Notably, these two sequences had high homology with each other. Other sequences
represented maize-native genomic DNA, including retrotransposon regions, whereas others
showed no significant homology with any GenBank sequence (Fig. 2). The diversity of
transgenic DNA constructs present in criollo samples suggests the occurrence of multiple
introgression events, probably mediated by pollination. In some of these events, the
introgressed DNA appeared to have retained its integrity as an unaltered construct (as with
adh1 (ref. 10), whereas in others the transgenic DNA construct seemed to have become
re-assorted and introduced into different genomic backgrounds, possibly during transformation
or recombination13. The apparent predominance of re-assorted sequences obtained in our
study might be due to PCR bias for amplification of short fragments, as intact functional
constructs are expected to be much longer.

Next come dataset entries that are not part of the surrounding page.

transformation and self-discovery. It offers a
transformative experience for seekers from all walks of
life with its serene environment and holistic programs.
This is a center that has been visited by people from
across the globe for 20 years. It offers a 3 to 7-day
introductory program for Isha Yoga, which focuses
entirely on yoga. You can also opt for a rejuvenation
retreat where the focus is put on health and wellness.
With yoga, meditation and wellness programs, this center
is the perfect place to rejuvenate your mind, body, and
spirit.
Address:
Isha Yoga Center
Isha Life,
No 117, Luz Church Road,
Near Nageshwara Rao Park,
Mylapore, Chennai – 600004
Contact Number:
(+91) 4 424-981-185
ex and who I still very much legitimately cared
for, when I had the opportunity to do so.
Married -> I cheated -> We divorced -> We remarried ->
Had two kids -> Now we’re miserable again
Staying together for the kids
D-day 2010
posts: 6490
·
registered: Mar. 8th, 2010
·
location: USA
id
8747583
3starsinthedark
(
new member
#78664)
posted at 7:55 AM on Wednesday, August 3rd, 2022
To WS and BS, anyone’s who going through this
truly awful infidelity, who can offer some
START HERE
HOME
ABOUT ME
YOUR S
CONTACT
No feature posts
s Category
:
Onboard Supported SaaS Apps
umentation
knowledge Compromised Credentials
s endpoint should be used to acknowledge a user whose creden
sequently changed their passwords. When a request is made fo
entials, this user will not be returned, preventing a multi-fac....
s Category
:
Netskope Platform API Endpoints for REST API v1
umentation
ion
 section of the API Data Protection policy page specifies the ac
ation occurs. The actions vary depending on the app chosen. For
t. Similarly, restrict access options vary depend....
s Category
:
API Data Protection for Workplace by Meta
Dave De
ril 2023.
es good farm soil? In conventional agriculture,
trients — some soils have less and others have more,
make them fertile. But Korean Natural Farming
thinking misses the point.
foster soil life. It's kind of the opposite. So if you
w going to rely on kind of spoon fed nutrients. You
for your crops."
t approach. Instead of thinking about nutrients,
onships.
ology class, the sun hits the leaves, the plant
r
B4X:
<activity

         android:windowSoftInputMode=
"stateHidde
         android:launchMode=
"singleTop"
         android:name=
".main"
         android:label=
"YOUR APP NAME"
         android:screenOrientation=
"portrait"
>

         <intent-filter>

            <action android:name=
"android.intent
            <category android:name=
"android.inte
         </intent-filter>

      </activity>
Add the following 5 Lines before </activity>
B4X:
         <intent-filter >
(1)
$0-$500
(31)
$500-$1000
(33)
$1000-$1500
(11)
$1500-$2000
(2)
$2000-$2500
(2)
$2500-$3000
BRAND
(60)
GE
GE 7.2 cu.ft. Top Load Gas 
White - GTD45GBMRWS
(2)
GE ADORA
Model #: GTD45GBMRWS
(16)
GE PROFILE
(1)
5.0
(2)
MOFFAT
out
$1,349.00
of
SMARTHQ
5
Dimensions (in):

Our results demonstrate that there is a high level of gene flow from industrially produced maize
towards populations of progenitor landraces. As our samples originated from remote areas, it
is to be expected that more accessible regions will be exposed to higher rates of introgression.
Our discovery of a high frequency of transgene insertion into a diversity of genomic contexts
indicates that introgression events are relatively common, and that the transgenic DNA
constructs are probably maintained in the population from one generation to the next. The
diversity of introgressed DNA in landraces is particularly striking given the existence in Mexico
of a moratorium on the planting of transgenic maize since 1998. Whether the presence of these
transgenes in 2000 is due to loose implementation of this moratorium, or to introgression
before 1998 followed by the survival of transgenes in the population, remains to be
established. The intentional release of large amounts of commercial transgenic seed into the
environment since the mid-1990s represents a unique opportunity to trace the flow of genetic
material over biogeographical regions, as well as a major influence on the future genetics of the
global food system.

Further study of the impact of the gene flow from commercial hybrids to traditional landraces
in the centres of origin and diversity of crop plants needs to be carefully considered with
respect to the future of sustainable food production. Long-term studies should establish
whether, or for how long, the integrity of the transgenic construct is retained, and whether the
relatively low abundance of transgene introgression detected in the 2000 harvest cycle in
Oaxaca will increase, decrease, or remain stable over time.